* **ESTRATTO DEL TESTO**
--------------------------------

“Sono molto impaziente, curioso ed emozionato. “Il cattivo poeta” è il primo film che affronto come coprotagonista e non vedo l’ora di sapere come andrà, se la storia piacerà e se la mia interpretazione convincerà pubblico e critica”.
Francesco Patanè sorprende chi scrive per i toni pacati, la lucidità nelle risposte, la consapevolezza che ogni incontro è importante e l’umiltà di chi sa bene che il lavoro dell’attore è duro e non va dato per scontato.
Si direbbe sia un interprete esperto e navigato, la sorpresa è che il film diretto da Gianluca Jodice rappresenta per lui una prima volta sul grande schermo. Un debutto al cinema mica da ridere il suo, se è vero che affianca niente meno che Sergio Castellitto (“un mito” ci dice) nella pellicola che racconta gli ultimi anni di vita di Gabriele D’annunzio.

--------------------------------

* **SET DI DATI**
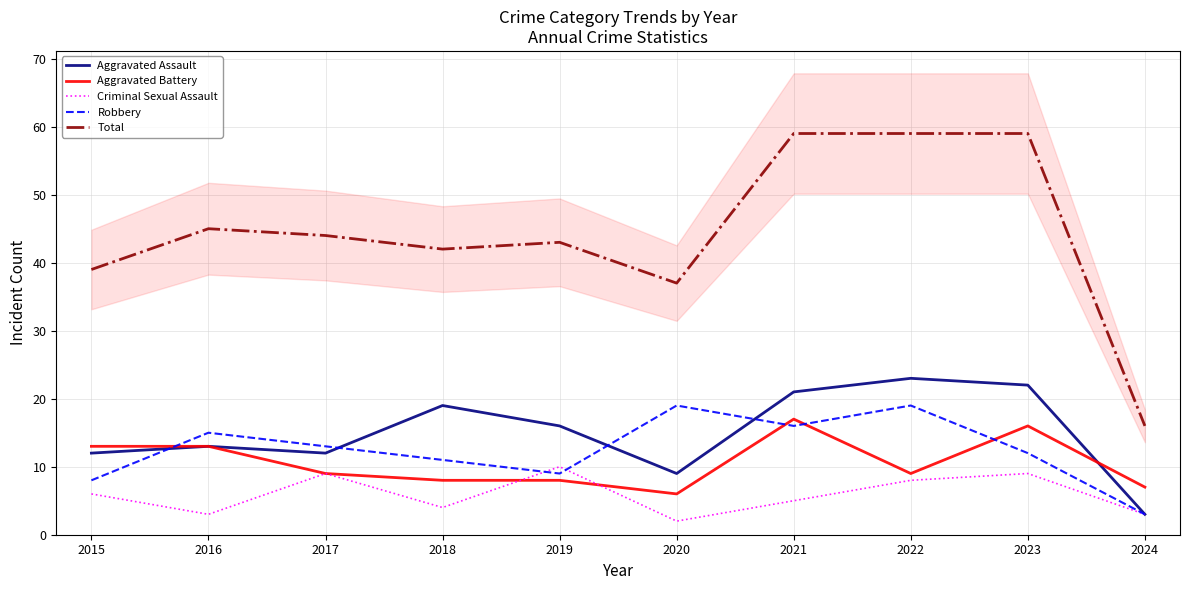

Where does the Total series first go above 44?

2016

--------------------------------

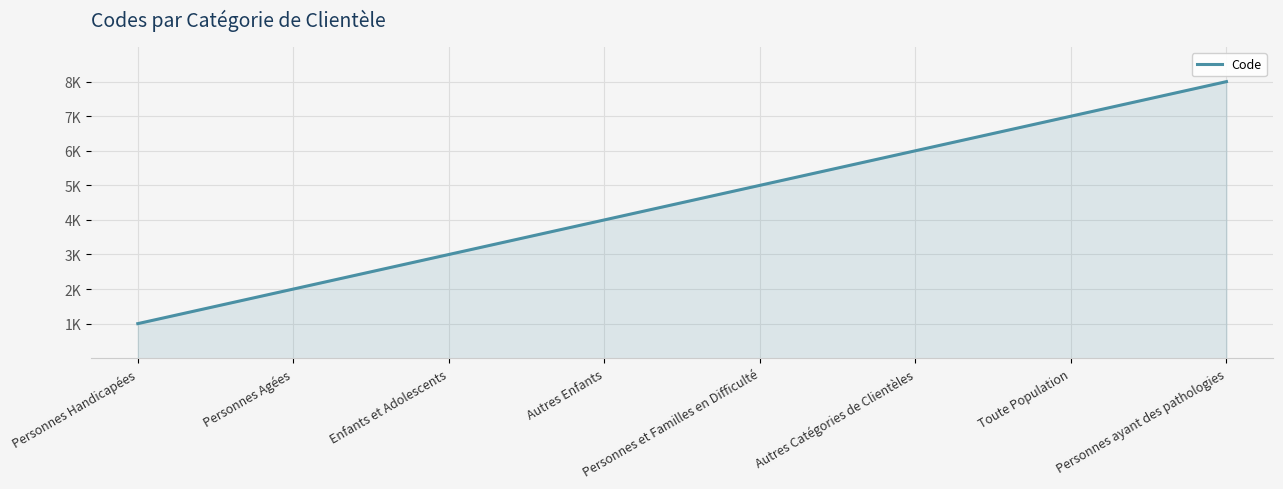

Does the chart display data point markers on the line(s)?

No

--------------------------------

* **COSA SI RICHIEDE**
Nell'estratto sull'attore Francesco Patanè, chi ha diretto il film "Il cattivo poeta"?

* **RISPOSTA ALL'ESERCIZIO**
Gianluca Jodice.